Instrumentation is undergoing a revolution. The convergence of instrumentation and the PC has fundamentally changed the way engineers take measurements. Modular, computer-based measurement and automation systems that can leverage breakthrough PC, software, and Internet technologies are must-haves to meet ever-increasing test demands. Now, another enabling technology, analog-to-digital converters (ADCs), is driving the rapid advancement of computer-based measurement.

Traditionally, ADC technology was greatly driven by the needs of the instrumentation market. ADCs have become a critical technology for the rapidly growing telecommunications and consumer electronics industry. The demand for high-bandwidth data converters for wireless devices, DVD players, HDTVs, and other high-volume technologies has refueled ADC advancements. Commercially available off-the-shelf ADCs now regularly outperform the proprietary conversion methods common in traditional, standalone instruments.

Computer-based instrumentation uniquely exploits this new ADC technology. Traditionally, most standalone instrument makers vested their R&D efforts into custom ADC technology for individual pieces of equipment offering fixed, unique measurements. But, computer-based digitizers have advanced much more rapidly than their customized, standalone counterparts.

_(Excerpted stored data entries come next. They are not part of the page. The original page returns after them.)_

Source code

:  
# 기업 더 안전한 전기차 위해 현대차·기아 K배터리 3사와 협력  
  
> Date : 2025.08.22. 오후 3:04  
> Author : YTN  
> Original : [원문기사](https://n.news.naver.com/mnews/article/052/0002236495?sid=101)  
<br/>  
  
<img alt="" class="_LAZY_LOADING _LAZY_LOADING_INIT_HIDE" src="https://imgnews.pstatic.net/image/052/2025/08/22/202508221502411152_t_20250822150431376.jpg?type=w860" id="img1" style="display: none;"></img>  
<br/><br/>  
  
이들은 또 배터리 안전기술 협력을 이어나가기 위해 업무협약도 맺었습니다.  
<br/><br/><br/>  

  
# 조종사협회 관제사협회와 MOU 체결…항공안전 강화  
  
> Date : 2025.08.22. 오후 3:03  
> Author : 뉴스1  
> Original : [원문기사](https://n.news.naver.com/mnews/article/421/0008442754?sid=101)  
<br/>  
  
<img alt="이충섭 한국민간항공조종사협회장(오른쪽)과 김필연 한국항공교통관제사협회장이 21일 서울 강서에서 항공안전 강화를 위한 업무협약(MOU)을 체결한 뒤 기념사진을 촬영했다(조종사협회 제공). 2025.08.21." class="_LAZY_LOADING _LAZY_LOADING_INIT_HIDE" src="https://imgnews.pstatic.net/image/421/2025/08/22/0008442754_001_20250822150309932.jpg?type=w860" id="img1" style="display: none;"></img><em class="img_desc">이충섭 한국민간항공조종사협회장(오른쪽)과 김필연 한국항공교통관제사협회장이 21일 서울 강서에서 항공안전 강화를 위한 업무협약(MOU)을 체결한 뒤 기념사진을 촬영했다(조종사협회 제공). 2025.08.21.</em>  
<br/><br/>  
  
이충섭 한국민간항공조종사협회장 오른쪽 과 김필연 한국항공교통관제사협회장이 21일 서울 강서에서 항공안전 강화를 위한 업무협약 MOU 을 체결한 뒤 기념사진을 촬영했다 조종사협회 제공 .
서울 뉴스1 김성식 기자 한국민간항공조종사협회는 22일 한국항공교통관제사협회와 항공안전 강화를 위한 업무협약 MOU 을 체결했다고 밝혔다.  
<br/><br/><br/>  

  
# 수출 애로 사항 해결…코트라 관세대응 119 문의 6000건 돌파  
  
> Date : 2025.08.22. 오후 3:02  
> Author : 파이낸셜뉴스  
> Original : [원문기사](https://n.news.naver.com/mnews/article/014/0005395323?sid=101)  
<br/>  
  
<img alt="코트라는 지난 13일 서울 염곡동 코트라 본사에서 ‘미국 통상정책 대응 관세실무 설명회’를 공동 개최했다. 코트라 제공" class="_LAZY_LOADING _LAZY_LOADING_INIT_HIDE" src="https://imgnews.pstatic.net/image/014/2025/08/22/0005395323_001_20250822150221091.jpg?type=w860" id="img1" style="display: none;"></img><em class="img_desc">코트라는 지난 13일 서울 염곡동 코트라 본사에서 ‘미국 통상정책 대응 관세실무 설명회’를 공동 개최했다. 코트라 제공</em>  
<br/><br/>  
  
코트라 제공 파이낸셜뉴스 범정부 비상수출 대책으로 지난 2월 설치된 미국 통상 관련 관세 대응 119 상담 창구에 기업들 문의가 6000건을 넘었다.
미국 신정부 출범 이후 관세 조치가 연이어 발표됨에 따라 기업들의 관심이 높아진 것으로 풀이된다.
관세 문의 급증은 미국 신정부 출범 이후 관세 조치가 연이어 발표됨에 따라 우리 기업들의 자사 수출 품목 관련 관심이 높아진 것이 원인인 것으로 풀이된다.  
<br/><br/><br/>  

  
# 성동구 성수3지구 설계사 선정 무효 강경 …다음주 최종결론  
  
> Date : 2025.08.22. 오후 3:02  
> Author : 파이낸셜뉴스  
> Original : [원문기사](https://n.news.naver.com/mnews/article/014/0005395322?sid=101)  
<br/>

While telecommunications innovations continue to push off-the-shelf ADCs, computer-based test and measurement markets feed off those advancements, expanding their capabilities and increasing performance. Therefore, computer-based instruments are heading to frequency and resolution levels in excess of what standalone equipment can obtain, and in some cases, have outperformed traditional equipment.

The inherently modular architecture of computer-based instrumentation is the key to harnessing ADC technology. The fundamental components of any instrument can be generalized as acquisition, analysis or signal processing, and presentation or reporting. In traditional instruments, the vendor defines these functions. With computer-based instruments, these functions are flexible modules that leverage modern software and high-performance hardware.

Modularity gives instruments scalability across many types of measurements—the versatility and flexibility to make virtually any measurement that falls within an instrument's core capabilities. Unlike standalone equipment, computer-based instruments aren't dedicated to certain types of measurements with expensive, custom hardware and software.

Computer-based instruments that embrace ADCs offer versatility, which in the long run reduces time-to-market, saves money, and allows test engineers to use one instrument for the various measurements they currently face. By the flexible resolution that ADCs provide, 21-bit resolution at 10 ksamples/s, 19 bits at 100 ksamples/s, and 14 bits at 1 Msample/s can all be acquired with a single computer-based digitizer.

Taking innovations from the computer and electronics industry and applying them to measurement and automation drives our approach to computer-based instrumentation. With the advancements in the PC, Internet, and ADC technologies, engineers can create innovative test and measurement systems. Through the increased frequency and higher-quality resolution of computer-based instruments, the performance gap between these systems and traditional standalone instrumentation is closing.